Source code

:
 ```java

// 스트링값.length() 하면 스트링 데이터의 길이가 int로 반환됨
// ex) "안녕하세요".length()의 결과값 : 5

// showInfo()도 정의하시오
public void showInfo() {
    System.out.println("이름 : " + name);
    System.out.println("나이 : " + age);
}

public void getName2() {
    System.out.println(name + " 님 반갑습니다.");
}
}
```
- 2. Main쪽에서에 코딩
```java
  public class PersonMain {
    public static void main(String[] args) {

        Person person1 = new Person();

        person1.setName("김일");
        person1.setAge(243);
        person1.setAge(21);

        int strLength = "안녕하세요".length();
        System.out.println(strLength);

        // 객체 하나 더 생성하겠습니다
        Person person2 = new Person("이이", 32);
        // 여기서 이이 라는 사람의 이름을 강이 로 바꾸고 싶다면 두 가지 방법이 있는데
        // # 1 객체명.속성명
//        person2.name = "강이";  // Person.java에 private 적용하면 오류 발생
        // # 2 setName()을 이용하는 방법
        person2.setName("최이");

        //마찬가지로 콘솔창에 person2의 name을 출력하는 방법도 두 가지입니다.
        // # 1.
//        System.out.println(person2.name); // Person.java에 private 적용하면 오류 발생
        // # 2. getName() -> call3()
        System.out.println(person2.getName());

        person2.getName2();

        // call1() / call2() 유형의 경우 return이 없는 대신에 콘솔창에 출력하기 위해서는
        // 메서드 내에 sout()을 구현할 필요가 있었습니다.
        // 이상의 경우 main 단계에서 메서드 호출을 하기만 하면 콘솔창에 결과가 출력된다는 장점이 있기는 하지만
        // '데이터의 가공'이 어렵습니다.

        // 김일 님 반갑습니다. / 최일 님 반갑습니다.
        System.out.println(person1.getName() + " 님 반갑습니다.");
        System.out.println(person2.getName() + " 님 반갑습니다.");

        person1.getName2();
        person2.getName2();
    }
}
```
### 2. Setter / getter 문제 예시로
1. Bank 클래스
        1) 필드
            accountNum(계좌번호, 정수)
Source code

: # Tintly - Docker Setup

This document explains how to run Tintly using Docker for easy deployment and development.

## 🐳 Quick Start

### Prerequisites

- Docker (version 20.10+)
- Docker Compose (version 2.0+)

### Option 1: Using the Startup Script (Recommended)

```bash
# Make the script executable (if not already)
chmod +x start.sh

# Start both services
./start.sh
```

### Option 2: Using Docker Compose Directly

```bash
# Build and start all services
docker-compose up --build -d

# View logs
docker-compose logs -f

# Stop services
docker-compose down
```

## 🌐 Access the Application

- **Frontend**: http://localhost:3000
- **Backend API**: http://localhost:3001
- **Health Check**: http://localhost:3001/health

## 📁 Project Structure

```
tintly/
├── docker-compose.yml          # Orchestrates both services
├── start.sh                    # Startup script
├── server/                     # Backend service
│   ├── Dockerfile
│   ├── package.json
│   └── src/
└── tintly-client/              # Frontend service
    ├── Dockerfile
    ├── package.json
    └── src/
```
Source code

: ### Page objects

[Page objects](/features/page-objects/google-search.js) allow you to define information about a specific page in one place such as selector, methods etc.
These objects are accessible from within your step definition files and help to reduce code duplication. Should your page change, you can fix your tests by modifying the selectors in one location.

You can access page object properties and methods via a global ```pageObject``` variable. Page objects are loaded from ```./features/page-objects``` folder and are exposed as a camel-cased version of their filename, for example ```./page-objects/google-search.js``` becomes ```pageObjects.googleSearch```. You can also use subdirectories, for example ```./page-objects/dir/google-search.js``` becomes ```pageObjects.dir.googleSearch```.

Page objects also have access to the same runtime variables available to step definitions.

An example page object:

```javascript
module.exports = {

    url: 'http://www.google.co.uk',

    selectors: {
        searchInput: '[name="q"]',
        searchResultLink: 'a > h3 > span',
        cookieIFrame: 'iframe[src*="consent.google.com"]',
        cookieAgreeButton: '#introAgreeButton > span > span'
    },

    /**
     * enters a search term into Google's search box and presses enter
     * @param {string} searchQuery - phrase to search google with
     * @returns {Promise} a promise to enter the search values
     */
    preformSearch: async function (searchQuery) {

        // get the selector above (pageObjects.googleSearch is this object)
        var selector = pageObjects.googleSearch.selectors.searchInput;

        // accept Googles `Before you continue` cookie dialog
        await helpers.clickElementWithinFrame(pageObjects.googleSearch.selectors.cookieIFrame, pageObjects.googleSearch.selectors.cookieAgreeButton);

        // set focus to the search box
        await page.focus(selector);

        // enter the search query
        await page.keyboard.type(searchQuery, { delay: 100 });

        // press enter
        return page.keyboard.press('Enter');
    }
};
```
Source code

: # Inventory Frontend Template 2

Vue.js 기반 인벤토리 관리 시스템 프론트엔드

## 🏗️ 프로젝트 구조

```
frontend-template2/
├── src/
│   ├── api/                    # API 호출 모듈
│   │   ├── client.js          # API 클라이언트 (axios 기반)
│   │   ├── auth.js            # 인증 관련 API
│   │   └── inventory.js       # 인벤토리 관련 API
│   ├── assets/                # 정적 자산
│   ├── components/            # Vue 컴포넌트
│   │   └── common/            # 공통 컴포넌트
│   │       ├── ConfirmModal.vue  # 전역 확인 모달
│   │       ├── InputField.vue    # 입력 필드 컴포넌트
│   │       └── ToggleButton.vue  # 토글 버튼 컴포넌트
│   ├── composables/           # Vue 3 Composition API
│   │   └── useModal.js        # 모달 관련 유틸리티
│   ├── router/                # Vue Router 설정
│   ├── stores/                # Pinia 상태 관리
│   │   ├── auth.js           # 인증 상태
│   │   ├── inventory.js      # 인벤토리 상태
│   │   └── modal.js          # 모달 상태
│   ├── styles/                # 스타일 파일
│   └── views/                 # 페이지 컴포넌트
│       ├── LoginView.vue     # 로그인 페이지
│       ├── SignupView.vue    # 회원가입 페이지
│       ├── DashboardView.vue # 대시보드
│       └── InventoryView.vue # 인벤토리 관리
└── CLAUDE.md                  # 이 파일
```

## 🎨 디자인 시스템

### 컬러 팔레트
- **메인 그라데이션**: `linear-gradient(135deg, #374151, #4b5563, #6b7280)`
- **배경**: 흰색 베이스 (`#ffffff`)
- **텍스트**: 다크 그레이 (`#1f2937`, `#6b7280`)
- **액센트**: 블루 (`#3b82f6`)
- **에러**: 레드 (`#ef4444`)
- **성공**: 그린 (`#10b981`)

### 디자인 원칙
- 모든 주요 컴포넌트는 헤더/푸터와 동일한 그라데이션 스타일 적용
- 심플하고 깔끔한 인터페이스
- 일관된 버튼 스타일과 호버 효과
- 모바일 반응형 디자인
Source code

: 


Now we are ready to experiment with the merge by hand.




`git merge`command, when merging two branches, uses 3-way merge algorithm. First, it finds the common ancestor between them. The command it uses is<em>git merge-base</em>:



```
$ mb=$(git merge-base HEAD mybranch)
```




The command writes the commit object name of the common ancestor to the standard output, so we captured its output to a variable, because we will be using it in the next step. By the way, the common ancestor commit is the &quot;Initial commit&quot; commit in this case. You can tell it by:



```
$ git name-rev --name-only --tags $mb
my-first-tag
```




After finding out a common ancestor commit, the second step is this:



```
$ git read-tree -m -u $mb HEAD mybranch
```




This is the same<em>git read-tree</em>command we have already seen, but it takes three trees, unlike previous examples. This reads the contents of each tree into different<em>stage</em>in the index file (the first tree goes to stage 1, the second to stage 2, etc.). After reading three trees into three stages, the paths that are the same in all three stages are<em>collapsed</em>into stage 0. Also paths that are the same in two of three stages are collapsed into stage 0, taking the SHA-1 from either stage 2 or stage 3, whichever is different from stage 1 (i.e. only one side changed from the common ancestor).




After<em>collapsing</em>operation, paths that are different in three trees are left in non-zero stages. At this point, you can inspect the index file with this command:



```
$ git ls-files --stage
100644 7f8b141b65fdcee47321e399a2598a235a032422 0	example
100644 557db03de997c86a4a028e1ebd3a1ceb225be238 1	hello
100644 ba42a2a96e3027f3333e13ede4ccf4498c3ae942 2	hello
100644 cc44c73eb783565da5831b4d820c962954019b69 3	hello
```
————
__What you should do__:
Among the records above, find each line holding "인벤토리" and list it.

__Solution__:
Vue.js 기반 인벤토리 관리 시스템 프론트엔드
│   │   └── inventory.js       # 인벤토리 관련 API
│   │   ├── inventory.js      # 인벤토리 상태
│       └── InventoryView.vue # 인벤토리 관리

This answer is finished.